Start of MATERIAL PROVIDED

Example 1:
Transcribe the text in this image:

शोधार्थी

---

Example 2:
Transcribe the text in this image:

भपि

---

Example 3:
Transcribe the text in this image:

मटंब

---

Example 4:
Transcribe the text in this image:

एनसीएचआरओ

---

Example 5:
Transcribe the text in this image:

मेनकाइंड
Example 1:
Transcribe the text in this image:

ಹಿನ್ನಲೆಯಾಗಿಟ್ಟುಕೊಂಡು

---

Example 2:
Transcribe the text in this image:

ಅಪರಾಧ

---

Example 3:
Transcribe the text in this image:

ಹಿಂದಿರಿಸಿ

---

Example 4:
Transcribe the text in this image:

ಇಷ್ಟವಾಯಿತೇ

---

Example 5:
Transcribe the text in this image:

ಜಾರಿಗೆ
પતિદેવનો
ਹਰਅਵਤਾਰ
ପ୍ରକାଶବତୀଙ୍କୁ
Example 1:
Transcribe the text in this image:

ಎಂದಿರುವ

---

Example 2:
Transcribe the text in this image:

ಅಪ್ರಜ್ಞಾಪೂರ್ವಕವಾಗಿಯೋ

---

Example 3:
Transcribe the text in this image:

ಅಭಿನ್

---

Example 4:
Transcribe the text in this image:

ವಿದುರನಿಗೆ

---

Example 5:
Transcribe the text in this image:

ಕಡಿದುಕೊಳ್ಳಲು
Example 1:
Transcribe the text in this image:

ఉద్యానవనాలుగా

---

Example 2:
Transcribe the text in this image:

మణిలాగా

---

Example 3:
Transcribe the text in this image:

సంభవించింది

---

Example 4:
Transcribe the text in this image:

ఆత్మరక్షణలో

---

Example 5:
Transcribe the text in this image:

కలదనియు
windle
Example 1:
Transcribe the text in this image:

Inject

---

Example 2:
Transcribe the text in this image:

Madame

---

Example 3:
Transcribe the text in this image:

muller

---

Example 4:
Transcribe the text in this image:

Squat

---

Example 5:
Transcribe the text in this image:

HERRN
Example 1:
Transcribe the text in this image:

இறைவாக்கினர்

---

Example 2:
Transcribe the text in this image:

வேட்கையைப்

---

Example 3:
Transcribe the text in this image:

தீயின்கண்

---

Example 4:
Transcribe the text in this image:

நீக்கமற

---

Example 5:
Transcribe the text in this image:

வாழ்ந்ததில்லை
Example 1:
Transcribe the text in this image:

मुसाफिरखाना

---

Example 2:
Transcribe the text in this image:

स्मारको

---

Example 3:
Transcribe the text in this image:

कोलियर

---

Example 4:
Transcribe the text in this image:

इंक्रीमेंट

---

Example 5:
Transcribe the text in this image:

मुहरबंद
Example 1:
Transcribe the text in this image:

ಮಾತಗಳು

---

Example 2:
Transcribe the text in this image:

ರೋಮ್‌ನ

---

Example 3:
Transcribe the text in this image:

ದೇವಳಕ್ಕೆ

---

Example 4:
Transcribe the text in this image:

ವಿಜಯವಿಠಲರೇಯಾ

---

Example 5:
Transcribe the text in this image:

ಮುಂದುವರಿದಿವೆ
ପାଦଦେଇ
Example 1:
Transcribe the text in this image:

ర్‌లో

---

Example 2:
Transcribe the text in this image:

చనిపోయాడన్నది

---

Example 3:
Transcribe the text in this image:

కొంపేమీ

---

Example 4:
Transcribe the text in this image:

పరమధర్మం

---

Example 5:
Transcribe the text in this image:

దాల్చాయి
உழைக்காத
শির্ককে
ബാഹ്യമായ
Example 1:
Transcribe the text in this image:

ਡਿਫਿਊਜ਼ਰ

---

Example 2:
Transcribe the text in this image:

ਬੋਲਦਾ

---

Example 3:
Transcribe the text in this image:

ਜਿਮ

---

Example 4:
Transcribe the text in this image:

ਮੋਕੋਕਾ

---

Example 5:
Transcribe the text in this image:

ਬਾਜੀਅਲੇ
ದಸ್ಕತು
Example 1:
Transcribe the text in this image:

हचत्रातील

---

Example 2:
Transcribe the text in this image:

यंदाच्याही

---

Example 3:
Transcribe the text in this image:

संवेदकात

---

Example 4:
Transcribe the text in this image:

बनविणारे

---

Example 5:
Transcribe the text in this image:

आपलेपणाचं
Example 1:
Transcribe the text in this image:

End of MATERIAL PROVIDED

ABOUT THIS EXERCISE: The records shown above must be returned in full, exactly as written.

EXERCISE SOLUTION:
Example 1:
Transcribe the text in this image:

शोधार्थी

---

Example 2:
Transcribe the text in this image:

भपि

---

Example 3:
Transcribe the text in this image:

मटंब

---

Example 4:
Transcribe the text in this image:

एनसीएचआरओ

---

Example 5:
Transcribe the text in this image:

मेनकाइंड
Example 1:
Transcribe the text in this image:

ಹಿನ್ನಲೆಯಾಗಿಟ್ಟುಕೊಂಡು

---

Example 2:
Transcribe the text in this image:

ಅಪರಾಧ

---

Example 3:
Transcribe the text in this image:

ಹಿಂದಿರಿಸಿ

---

Example 4:
Transcribe the text in this image:

ಇಷ್ಟವಾಯಿತೇ

---

Example 5:
Transcribe the text in this image:

ಜಾರಿಗೆ
પતિદેવનો
ਹਰਅਵਤਾਰ
ପ୍ରକାଶବତୀଙ୍କୁ
Example 1:
Transcribe the text in this image:

ಎಂದಿರುವ

---

Example 2:
Transcribe the text in this image:

ಅಪ್ರಜ್ಞಾಪೂರ್ವಕವಾಗಿಯೋ

---

Example 3:
Transcribe the text in this image:

ಅಭಿನ್

---

Example 4:
Transcribe the text in this image:

ವಿದುರನಿಗೆ

---

Example 5:
Transcribe the text in this image:

ಕಡಿದುಕೊಳ್ಳಲು
Example 1:
Transcribe the text in this image:

ఉద్యానవనాలుగా

---

Example 2:
Transcribe the text in this image:

మణిలాగా

---

Example 3:
Transcribe the text in this image:

సంభవించింది

---

Example 4:
Transcribe the text in this image:

ఆత్మరక్షణలో

---

Example 5:
Transcribe the text in this image:

కలదనియు
windle
Example 1:
Transcribe the text in this image:

Inject

---

Example 2:
Transcribe the text in this image:

Madame

---

Example 3:
Transcribe the text in this image:

muller

---

Example 4:
Transcribe the text in this image:

Squat

---

Example 5:
Transcribe the text in this image:

HERRN
Example 1:
Transcribe the text in this image:

இறைவாக்கினர்

---

Example 2:
Transcribe the text in this image:

வேட்கையைப்

---

Example 3:
Transcribe the text in this image:

தீயின்கண்

---

Example 4:
Transcribe the text in this image:

நீக்கமற

---

Example 5:
Transcribe the text in this image:

வாழ்ந்ததில்லை
Example 1:
Transcribe the text in this image:

मुसाफिरखाना

---

Example 2:
Transcribe the text in this image:

स्मारको

---

Example 3:
Transcribe the text in this image:

कोलियर

---

Example 4:
Transcribe the text in this image:

इंक्रीमेंट

---

Example 5:
Transcribe the text in this image:

मुहरबंद
Example 1:
Transcribe the text in this image:

ಮಾತಗಳು

---

Example 2:
Transcribe the text in this image:

ರೋಮ್‌ನ

---

Example 3:
Transcribe the text in this image:

ದೇವಳಕ್ಕೆ

---

Example 4:
Transcribe the text in this image:

ವಿಜಯವಿಠಲರೇಯಾ

---

Example 5:
Transcribe the text in this image:

ಮುಂದುವರಿದಿವೆ
ପାଦଦେଇ
Example 1:
Transcribe the text in this image:

ర్‌లో

---

Example 2:
Transcribe the text in this image:

చనిపోయాడన్నది

---

Example 3:
Transcribe the text in this image:

కొంపేమీ

---

Example 4:
Transcribe the text in this image:

పరమధర్మం

---

Example 5:
Transcribe the text in this image:

దాల్చాయి
உழைக்காத
শির্ককে
ബാഹ്യമായ
Example 1:
Transcribe the text in this image:

ਡਿਫਿਊਜ਼ਰ

---

Example 2:
Transcribe the text in this image:

ਬੋਲਦਾ

---

Example 3:
Transcribe the text in this image:

ਜਿਮ

---

Example 4:
Transcribe the text in this image:

ਮੋਕੋਕਾ

---

Example 5:
Transcribe the text in this image:

ਬਾਜੀਅਲੇ
ದಸ್ಕತು
Example 1:
Transcribe the text in this image:

हचत्रातील

---

Example 2:
Transcribe the text in this image:

यंदाच्याही

---

Example 3:
Transcribe the text in this image:

संवेदकात

---

Example 4:
Transcribe the text in this image:

बनविणारे

---

Example 5:
Transcribe the text in this image:

आपलेपणाचं
Example 1:
Transcribe the text in this image:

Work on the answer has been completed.